Em's thoughts on blogging made me think about why I blog. I know why I started my blog, over a year ago - my husband was losing his battle with cancer and I was more or less housebound with him, and going crazy in a world that revolved around medication schedules and CT scans. I went weeks without talking to anyone who wasn't a medical professional of some sort, and that really sucked. Blogging was my contact with the outside world and a chance to talk about something frivolous, most of the time, though the reality did intrude on the blog fairly regularly.

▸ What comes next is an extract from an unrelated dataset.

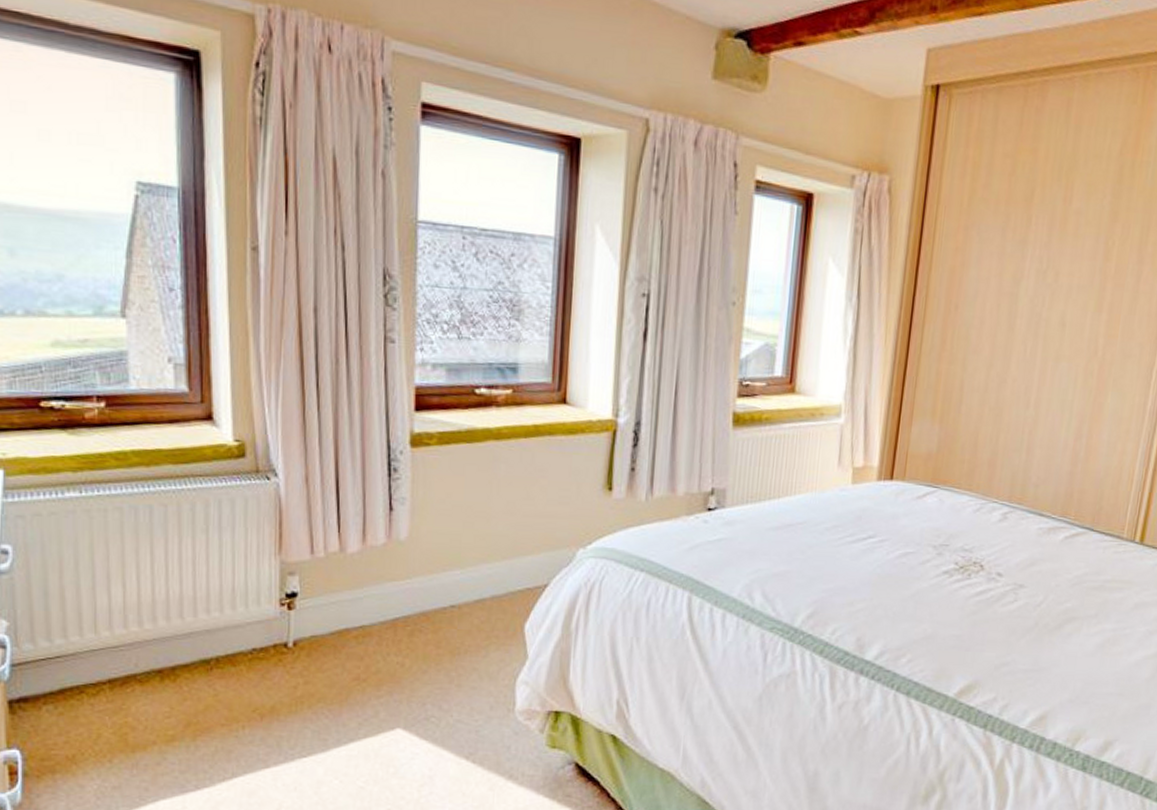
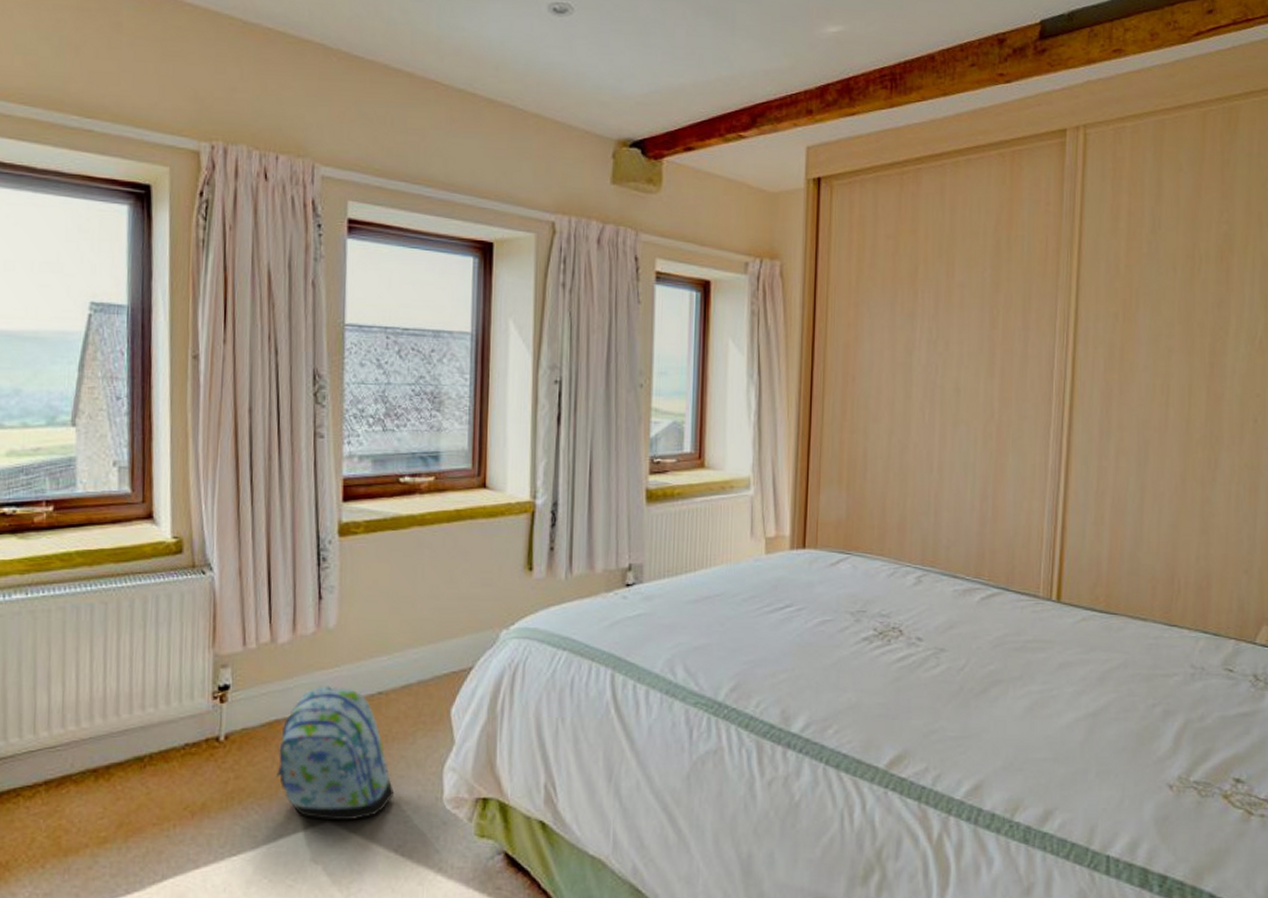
backpack: none [345,595,467,728] -> present [275,684,395,821]

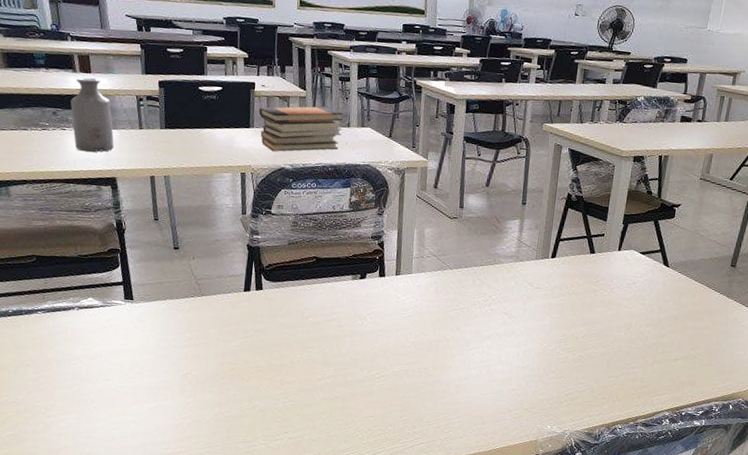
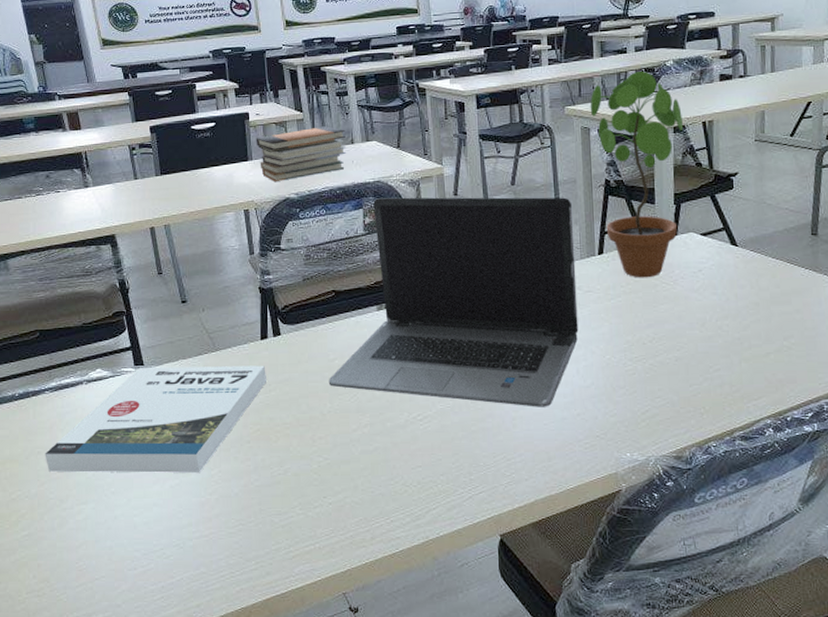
book: none [33,302,246,399] -> present [45,365,268,473]
bottle: present [70,77,114,153] -> none [63,133,110,212]
laptop computer: none [301,179,536,380] -> present [328,197,579,407]
potted plant: none [561,101,643,284] -> present [590,71,683,278]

I do edit myself on my blog - I edit my thoughts before I write, I sometimes go back and delete because What the Hell Was I Thinking? I seldom edit my language because this is how I talk. I don't check my punctuation enough (like you hadn't noticed) and only spell-check when I really suspect I spelled something wrong, and often don't notice my typos until later. I seldom try to sound Deep and Insightful because, well, I'm not, and I can't quite pull it off without feeling very self-conscious. I have no rich and colorful stories to make you laugh and cry and bring a tear to your eye, I have a new coffeemaker and home improvement projects and a job that drives me crazy and a bunch of UFOs and an aversion to knitting from charts. You want deep thought and wonderful writing and gorgeous, complex knitting pictures and no cussing, look elsewhere.

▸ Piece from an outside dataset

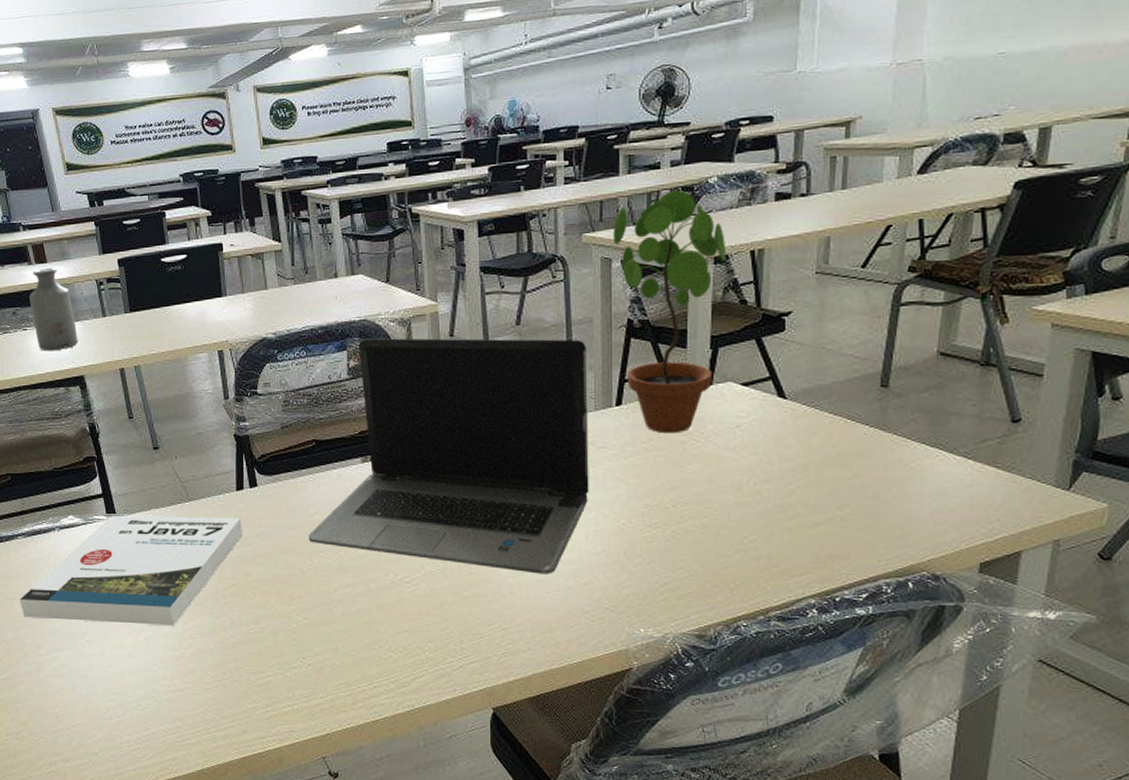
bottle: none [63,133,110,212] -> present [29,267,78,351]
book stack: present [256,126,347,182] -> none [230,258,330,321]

I guess blogging is my lazy equivalent of Morning Pages, though in this case it's more like whenever pages, and they aren't as Open a Vein honest as Morning Pages apparently are supposed to be, but I'm a private person and I'll decide what I want to share with the world. But at the same time, I like the feeling that I have a readership besides me, in a way it keeps me more honest than if I really did keep totally private morning pages - I don't know if that makes sense, but it's how I feel. All previous attempts to keep a journal were canceled due to extreme boredom on my part, but the blog isn't boring (at least to me) yet. And I'll blog until it stops being a pleasant diversion and becomes Another Job, and then I'll give it up and find some other outlet for my need to share my lamest innermost thoughts with the universe.
I'm a lousy commenter. I don't leave enough comments when I see things worth comment, not because I don't want to but because I'm usually stealing blogtime from something else I need to get done and it would be too easy to get into commenting and eat up even more time. I need to try to leave more comments and give more feedback, because as Em said, it does matter. I do like the feedback I receive, though I'm honestly still amazed that anybody besides my kids acually reads this thing.
And them's my thoughts on Em's thoughts, which were very good thoughts indeed. Now I think I'll get dressed and take the dog for the morning walkie. He has moved from his bed to sit under my chair - this dog has an atomic clock hard-wired in his brain - which means it's time for me to get moving.